元々色白の玲くんの肌は、上気した桜色に艶めいて。
"水が滴った"ままの玲くんは、裸の上半身に白いシャツをひっかけている…久遠みたいな卑猥過ぎる格好で、髪を拭く様が気怠げで、それがまた妙な色気を相乗して。
そして。
ベッドの横の…金庫だと思っていた"冷蔵庫"から、缶ビールを取り出すと、豪快な一気飲みを始めて。
玲くんも、ビール飲むんだ…と吃驚する以前に、
何だか――
上下に動く喉仏をいやらしく感じるのは何故?
やけに"男"を見せつけられている感じがするのは何故?
飲みながら、立ち尽くすあたしに寄越す…その流し目のようなねっとりとした鳶色の瞳に、妙な妖しさを感じるのは何故?
「……飲む?」
玲くん、何を勘違いしたか未成年に堂々とビール渡そうとするし。
しかも。
お酒に弱いのか、目が潤んでとろんとして、更に溢れんばかりの色気を垂れ流し放題にするし。

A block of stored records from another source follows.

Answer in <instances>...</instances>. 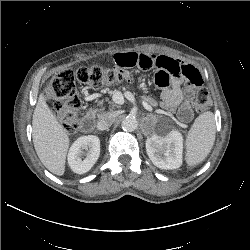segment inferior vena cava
<instances>
[{
	"mask_svg": "<svg viewBox=\"0 0 250 250\" xmlns=\"http://www.w3.org/2000/svg\"><path fill=\"white\" fill-rule=\"evenodd\" d=\"M114 120H115L114 113L112 112L105 113L97 121V128L99 130H106L113 124Z\"/></svg>",
	"mask_w": 250,
	"mask_h": 250,
	"instance_id": "obj_1",
	"label": "inferior vena cava"
}]
</instances>
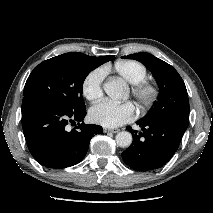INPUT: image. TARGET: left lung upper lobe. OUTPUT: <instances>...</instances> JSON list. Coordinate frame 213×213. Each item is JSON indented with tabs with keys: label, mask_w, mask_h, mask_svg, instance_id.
<instances>
[{
	"label": "left lung upper lobe",
	"mask_w": 213,
	"mask_h": 213,
	"mask_svg": "<svg viewBox=\"0 0 213 213\" xmlns=\"http://www.w3.org/2000/svg\"><path fill=\"white\" fill-rule=\"evenodd\" d=\"M122 58L143 63L152 72L160 88V95L153 110L141 121L173 119L188 125V94L184 81L175 68L149 53L130 54Z\"/></svg>",
	"instance_id": "1"
}]
</instances>
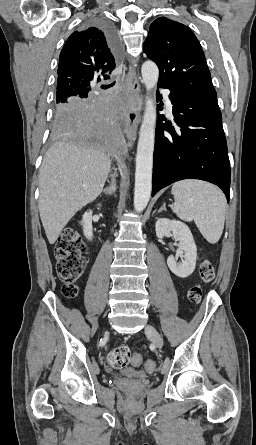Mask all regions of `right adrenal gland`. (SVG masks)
I'll return each instance as SVG.
<instances>
[{"label": "right adrenal gland", "instance_id": "1", "mask_svg": "<svg viewBox=\"0 0 256 445\" xmlns=\"http://www.w3.org/2000/svg\"><path fill=\"white\" fill-rule=\"evenodd\" d=\"M102 192H103L105 195H107V196H110V195L115 194V192H116V184H115V179H114V178H112L111 185H110L109 187L103 189Z\"/></svg>", "mask_w": 256, "mask_h": 445}]
</instances>
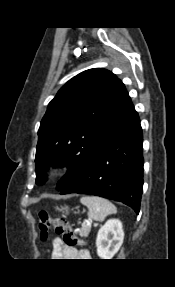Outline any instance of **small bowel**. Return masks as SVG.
Returning a JSON list of instances; mask_svg holds the SVG:
<instances>
[{
	"label": "small bowel",
	"mask_w": 175,
	"mask_h": 287,
	"mask_svg": "<svg viewBox=\"0 0 175 287\" xmlns=\"http://www.w3.org/2000/svg\"><path fill=\"white\" fill-rule=\"evenodd\" d=\"M52 257L55 259H89L90 252L85 249L77 250L65 245L60 238H55L52 242Z\"/></svg>",
	"instance_id": "obj_1"
}]
</instances>
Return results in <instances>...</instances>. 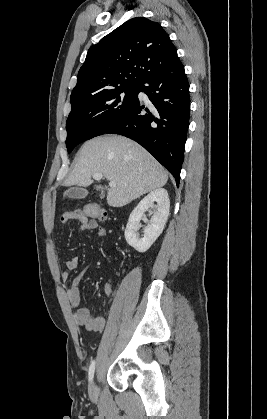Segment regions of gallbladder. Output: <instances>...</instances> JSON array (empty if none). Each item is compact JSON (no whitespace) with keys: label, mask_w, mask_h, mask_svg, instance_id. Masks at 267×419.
<instances>
[{"label":"gallbladder","mask_w":267,"mask_h":419,"mask_svg":"<svg viewBox=\"0 0 267 419\" xmlns=\"http://www.w3.org/2000/svg\"><path fill=\"white\" fill-rule=\"evenodd\" d=\"M67 195L70 198H75V199H83L86 197L87 192L86 190H84L81 187H76V188H71L67 191Z\"/></svg>","instance_id":"gallbladder-1"}]
</instances>
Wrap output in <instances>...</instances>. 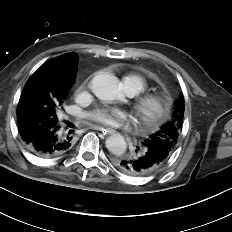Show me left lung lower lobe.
Wrapping results in <instances>:
<instances>
[{"instance_id": "obj_1", "label": "left lung lower lobe", "mask_w": 232, "mask_h": 232, "mask_svg": "<svg viewBox=\"0 0 232 232\" xmlns=\"http://www.w3.org/2000/svg\"><path fill=\"white\" fill-rule=\"evenodd\" d=\"M132 158H117L114 163L122 172L132 176H146L161 168L169 158L162 149L140 144Z\"/></svg>"}]
</instances>
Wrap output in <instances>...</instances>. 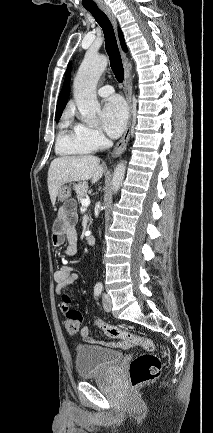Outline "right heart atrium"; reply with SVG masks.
I'll use <instances>...</instances> for the list:
<instances>
[{"instance_id": "right-heart-atrium-1", "label": "right heart atrium", "mask_w": 213, "mask_h": 433, "mask_svg": "<svg viewBox=\"0 0 213 433\" xmlns=\"http://www.w3.org/2000/svg\"><path fill=\"white\" fill-rule=\"evenodd\" d=\"M79 127L85 138L91 143L94 149L102 148L106 145V138L99 129L79 124Z\"/></svg>"}]
</instances>
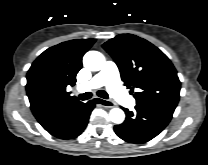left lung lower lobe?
Segmentation results:
<instances>
[{"mask_svg": "<svg viewBox=\"0 0 208 165\" xmlns=\"http://www.w3.org/2000/svg\"><path fill=\"white\" fill-rule=\"evenodd\" d=\"M125 121L114 127L121 139L129 143H145L157 136L170 122L174 109L164 107H139L134 111L123 109Z\"/></svg>", "mask_w": 208, "mask_h": 165, "instance_id": "obj_1", "label": "left lung lower lobe"}]
</instances>
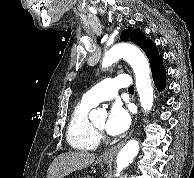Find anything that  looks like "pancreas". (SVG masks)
I'll list each match as a JSON object with an SVG mask.
<instances>
[{
	"mask_svg": "<svg viewBox=\"0 0 194 178\" xmlns=\"http://www.w3.org/2000/svg\"><path fill=\"white\" fill-rule=\"evenodd\" d=\"M82 178H90V177H88V176H87V177H85V176H84V177H82Z\"/></svg>",
	"mask_w": 194,
	"mask_h": 178,
	"instance_id": "pancreas-1",
	"label": "pancreas"
}]
</instances>
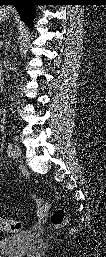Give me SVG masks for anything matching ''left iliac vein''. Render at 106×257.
Instances as JSON below:
<instances>
[{"instance_id": "obj_1", "label": "left iliac vein", "mask_w": 106, "mask_h": 257, "mask_svg": "<svg viewBox=\"0 0 106 257\" xmlns=\"http://www.w3.org/2000/svg\"><path fill=\"white\" fill-rule=\"evenodd\" d=\"M20 155H21V150L19 149V147L15 146L13 148V158L18 159Z\"/></svg>"}]
</instances>
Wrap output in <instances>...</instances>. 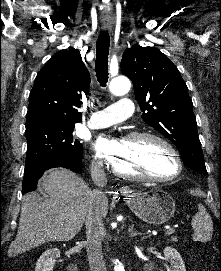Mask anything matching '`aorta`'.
Wrapping results in <instances>:
<instances>
[{
    "label": "aorta",
    "instance_id": "obj_1",
    "mask_svg": "<svg viewBox=\"0 0 221 271\" xmlns=\"http://www.w3.org/2000/svg\"><path fill=\"white\" fill-rule=\"evenodd\" d=\"M131 83L128 78L120 76L111 80L109 84V91L115 96H121L130 90ZM115 264L114 271H125L123 265L118 261H113Z\"/></svg>",
    "mask_w": 221,
    "mask_h": 271
}]
</instances>
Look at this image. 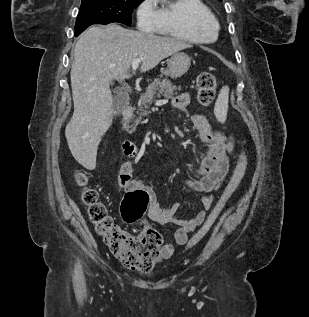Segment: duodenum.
<instances>
[{
  "mask_svg": "<svg viewBox=\"0 0 309 317\" xmlns=\"http://www.w3.org/2000/svg\"><path fill=\"white\" fill-rule=\"evenodd\" d=\"M133 111H134L133 106L130 105V106L125 107L122 111L123 118L125 120L130 119L133 115ZM123 149L127 155H134L137 153L136 147L130 141H125L123 143Z\"/></svg>",
  "mask_w": 309,
  "mask_h": 317,
  "instance_id": "1",
  "label": "duodenum"
}]
</instances>
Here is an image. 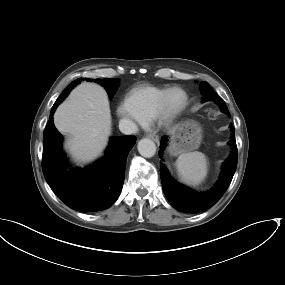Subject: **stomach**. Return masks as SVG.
<instances>
[{
    "mask_svg": "<svg viewBox=\"0 0 285 285\" xmlns=\"http://www.w3.org/2000/svg\"><path fill=\"white\" fill-rule=\"evenodd\" d=\"M202 140L200 125L192 120L177 124L171 130L169 153L177 156L197 149Z\"/></svg>",
    "mask_w": 285,
    "mask_h": 285,
    "instance_id": "1",
    "label": "stomach"
}]
</instances>
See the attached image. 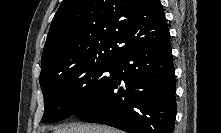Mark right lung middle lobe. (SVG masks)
<instances>
[{"instance_id":"obj_1","label":"right lung middle lobe","mask_w":221,"mask_h":133,"mask_svg":"<svg viewBox=\"0 0 221 133\" xmlns=\"http://www.w3.org/2000/svg\"><path fill=\"white\" fill-rule=\"evenodd\" d=\"M110 63H78L55 66L40 76L45 112L42 122H57L75 112L102 87Z\"/></svg>"}]
</instances>
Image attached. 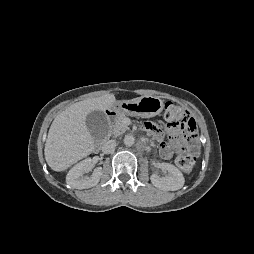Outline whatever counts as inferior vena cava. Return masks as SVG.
<instances>
[{
    "instance_id": "602c4592",
    "label": "inferior vena cava",
    "mask_w": 254,
    "mask_h": 254,
    "mask_svg": "<svg viewBox=\"0 0 254 254\" xmlns=\"http://www.w3.org/2000/svg\"><path fill=\"white\" fill-rule=\"evenodd\" d=\"M115 147L116 141L114 139L108 140L102 145V152L109 154L115 150Z\"/></svg>"
}]
</instances>
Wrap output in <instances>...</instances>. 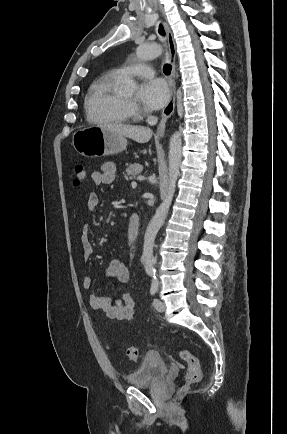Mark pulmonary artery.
I'll return each mask as SVG.
<instances>
[{"label":"pulmonary artery","mask_w":287,"mask_h":434,"mask_svg":"<svg viewBox=\"0 0 287 434\" xmlns=\"http://www.w3.org/2000/svg\"><path fill=\"white\" fill-rule=\"evenodd\" d=\"M118 71L123 77L135 76L140 78H149L154 75V71L152 70V68L145 63L124 66L121 67Z\"/></svg>","instance_id":"e3ab8cb5"}]
</instances>
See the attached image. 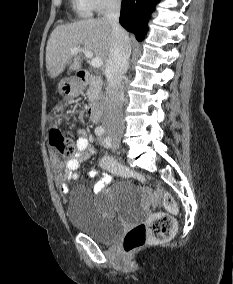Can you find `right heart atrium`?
Here are the masks:
<instances>
[{
    "label": "right heart atrium",
    "mask_w": 233,
    "mask_h": 284,
    "mask_svg": "<svg viewBox=\"0 0 233 284\" xmlns=\"http://www.w3.org/2000/svg\"><path fill=\"white\" fill-rule=\"evenodd\" d=\"M92 11L101 13L107 9L116 7L120 0H87Z\"/></svg>",
    "instance_id": "d8ad5b80"
}]
</instances>
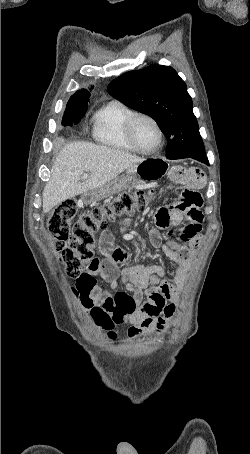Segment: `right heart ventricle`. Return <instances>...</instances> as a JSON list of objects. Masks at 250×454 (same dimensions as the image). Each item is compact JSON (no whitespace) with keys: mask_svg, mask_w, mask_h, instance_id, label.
<instances>
[{"mask_svg":"<svg viewBox=\"0 0 250 454\" xmlns=\"http://www.w3.org/2000/svg\"><path fill=\"white\" fill-rule=\"evenodd\" d=\"M136 112L124 103L113 100L102 106L93 116L94 139L109 148L136 152L126 136L128 119Z\"/></svg>","mask_w":250,"mask_h":454,"instance_id":"obj_1","label":"right heart ventricle"}]
</instances>
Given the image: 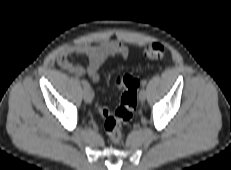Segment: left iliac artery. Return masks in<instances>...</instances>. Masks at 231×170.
I'll use <instances>...</instances> for the list:
<instances>
[{
    "mask_svg": "<svg viewBox=\"0 0 231 170\" xmlns=\"http://www.w3.org/2000/svg\"><path fill=\"white\" fill-rule=\"evenodd\" d=\"M146 84H147V81H146V80H143V81H142V86L144 87V86H146Z\"/></svg>",
    "mask_w": 231,
    "mask_h": 170,
    "instance_id": "44dca946",
    "label": "left iliac artery"
}]
</instances>
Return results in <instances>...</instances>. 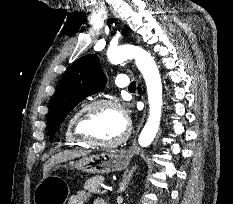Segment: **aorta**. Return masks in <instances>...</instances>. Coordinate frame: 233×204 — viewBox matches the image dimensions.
Returning <instances> with one entry per match:
<instances>
[{
	"mask_svg": "<svg viewBox=\"0 0 233 204\" xmlns=\"http://www.w3.org/2000/svg\"><path fill=\"white\" fill-rule=\"evenodd\" d=\"M107 56L112 64L135 59L136 66L145 79L149 101V117L139 135L138 143L141 147H147L154 140L161 119L162 82L158 67L147 51L135 45H121L109 49Z\"/></svg>",
	"mask_w": 233,
	"mask_h": 204,
	"instance_id": "762f6f07",
	"label": "aorta"
}]
</instances>
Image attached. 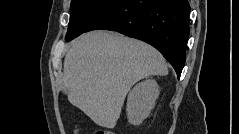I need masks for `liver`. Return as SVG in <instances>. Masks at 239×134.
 I'll return each mask as SVG.
<instances>
[{
    "label": "liver",
    "mask_w": 239,
    "mask_h": 134,
    "mask_svg": "<svg viewBox=\"0 0 239 134\" xmlns=\"http://www.w3.org/2000/svg\"><path fill=\"white\" fill-rule=\"evenodd\" d=\"M167 74L165 59L152 46L117 33L93 31L75 40L66 54L63 83L70 89L72 105L111 129L136 82Z\"/></svg>",
    "instance_id": "1"
}]
</instances>
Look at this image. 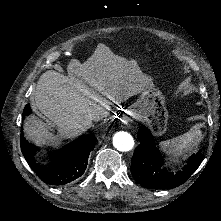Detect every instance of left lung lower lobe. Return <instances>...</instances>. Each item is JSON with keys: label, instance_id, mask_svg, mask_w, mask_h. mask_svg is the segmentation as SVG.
I'll use <instances>...</instances> for the list:
<instances>
[{"label": "left lung lower lobe", "instance_id": "0a47b994", "mask_svg": "<svg viewBox=\"0 0 221 221\" xmlns=\"http://www.w3.org/2000/svg\"><path fill=\"white\" fill-rule=\"evenodd\" d=\"M137 137L140 144L134 151L130 169L135 180L145 188H175L183 184L201 163V153L198 152L189 158L181 171L169 172L162 168L164 158L144 125L140 126Z\"/></svg>", "mask_w": 221, "mask_h": 221}]
</instances>
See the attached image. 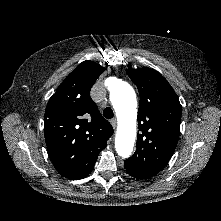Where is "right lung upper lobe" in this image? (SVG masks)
Segmentation results:
<instances>
[{"instance_id": "cb5924a9", "label": "right lung upper lobe", "mask_w": 221, "mask_h": 221, "mask_svg": "<svg viewBox=\"0 0 221 221\" xmlns=\"http://www.w3.org/2000/svg\"><path fill=\"white\" fill-rule=\"evenodd\" d=\"M104 68L93 61L80 63L50 98L44 115V134L56 170L68 179L91 173L98 154L113 134L90 97Z\"/></svg>"}]
</instances>
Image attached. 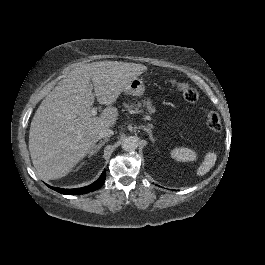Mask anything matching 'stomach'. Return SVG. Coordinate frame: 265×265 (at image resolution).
Segmentation results:
<instances>
[{"label": "stomach", "mask_w": 265, "mask_h": 265, "mask_svg": "<svg viewBox=\"0 0 265 265\" xmlns=\"http://www.w3.org/2000/svg\"><path fill=\"white\" fill-rule=\"evenodd\" d=\"M124 94L141 96L144 92V83L139 78H132L122 89Z\"/></svg>", "instance_id": "0dacf381"}]
</instances>
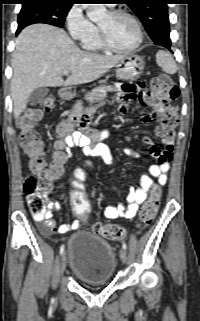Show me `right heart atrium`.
I'll return each instance as SVG.
<instances>
[{"label": "right heart atrium", "mask_w": 200, "mask_h": 321, "mask_svg": "<svg viewBox=\"0 0 200 321\" xmlns=\"http://www.w3.org/2000/svg\"><path fill=\"white\" fill-rule=\"evenodd\" d=\"M66 27L73 39L82 40L94 30V24L87 18L80 5H73L66 15Z\"/></svg>", "instance_id": "1"}]
</instances>
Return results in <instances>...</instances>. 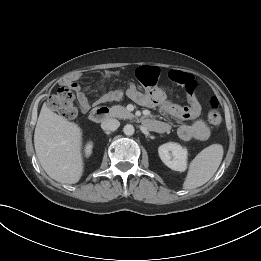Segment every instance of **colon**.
<instances>
[{
	"label": "colon",
	"instance_id": "obj_1",
	"mask_svg": "<svg viewBox=\"0 0 261 261\" xmlns=\"http://www.w3.org/2000/svg\"><path fill=\"white\" fill-rule=\"evenodd\" d=\"M50 107L66 119H73L77 115V109L74 104V95L71 87L64 85L58 89L57 93L49 99ZM208 121L213 127L221 124L222 118L218 111V102L215 98L211 100V109L208 113Z\"/></svg>",
	"mask_w": 261,
	"mask_h": 261
}]
</instances>
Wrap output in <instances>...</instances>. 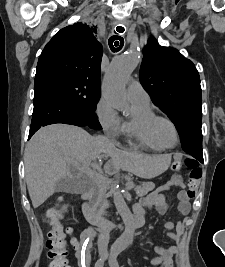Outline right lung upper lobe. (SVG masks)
Returning a JSON list of instances; mask_svg holds the SVG:
<instances>
[{
    "instance_id": "obj_1",
    "label": "right lung upper lobe",
    "mask_w": 225,
    "mask_h": 267,
    "mask_svg": "<svg viewBox=\"0 0 225 267\" xmlns=\"http://www.w3.org/2000/svg\"><path fill=\"white\" fill-rule=\"evenodd\" d=\"M96 29L75 23L61 29L45 46L37 64L35 79L63 75L100 86L103 48L94 36Z\"/></svg>"
}]
</instances>
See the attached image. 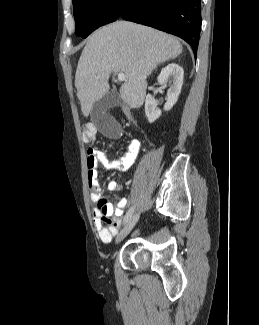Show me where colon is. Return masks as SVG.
<instances>
[{"label":"colon","instance_id":"5ec220e1","mask_svg":"<svg viewBox=\"0 0 259 325\" xmlns=\"http://www.w3.org/2000/svg\"><path fill=\"white\" fill-rule=\"evenodd\" d=\"M95 126L93 124H87L82 130V139L85 143H89L93 140L95 135Z\"/></svg>","mask_w":259,"mask_h":325}]
</instances>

あたしは、煩悩の海に溺れぬよう、必死に念仏を唱える羽目になる。
普段礼節にしっかりしている玲くんが、あたしにお酒を渡すことも、無防備すぎる"スキ"を人様に披露するのも変だ。
余程疲れているんだろうか。
もう夜だし、寝かせて上げた方が……
――今夜覚悟しておいた方がいいぞ。
何を思い出した、あたし。
違う違う。
付き合ったといっても、それは偽装で…
――芹霞、好きだよ?
大体、玲くんは野獣じゃないし。
何臆しているの、あたし。
――今日の"夜"が楽しみだね。
あれは、お芝居。
わざと言っただけ!!
その台詞の必要性は、依然不明だけど。
きっとその内、自分の部屋に戻るだろう。
今はあたしを心配して、付き添ってくれてるだけだ。
「芹霞……?」
ふわりと、石鹸のいい匂い。
潤んで濡れた鳶色の瞳で、あたしを至近距離で覗き込んできたから、
「お、お風呂行って参ります!!!」
とにかく、玲くんから離れようと逃げ出した。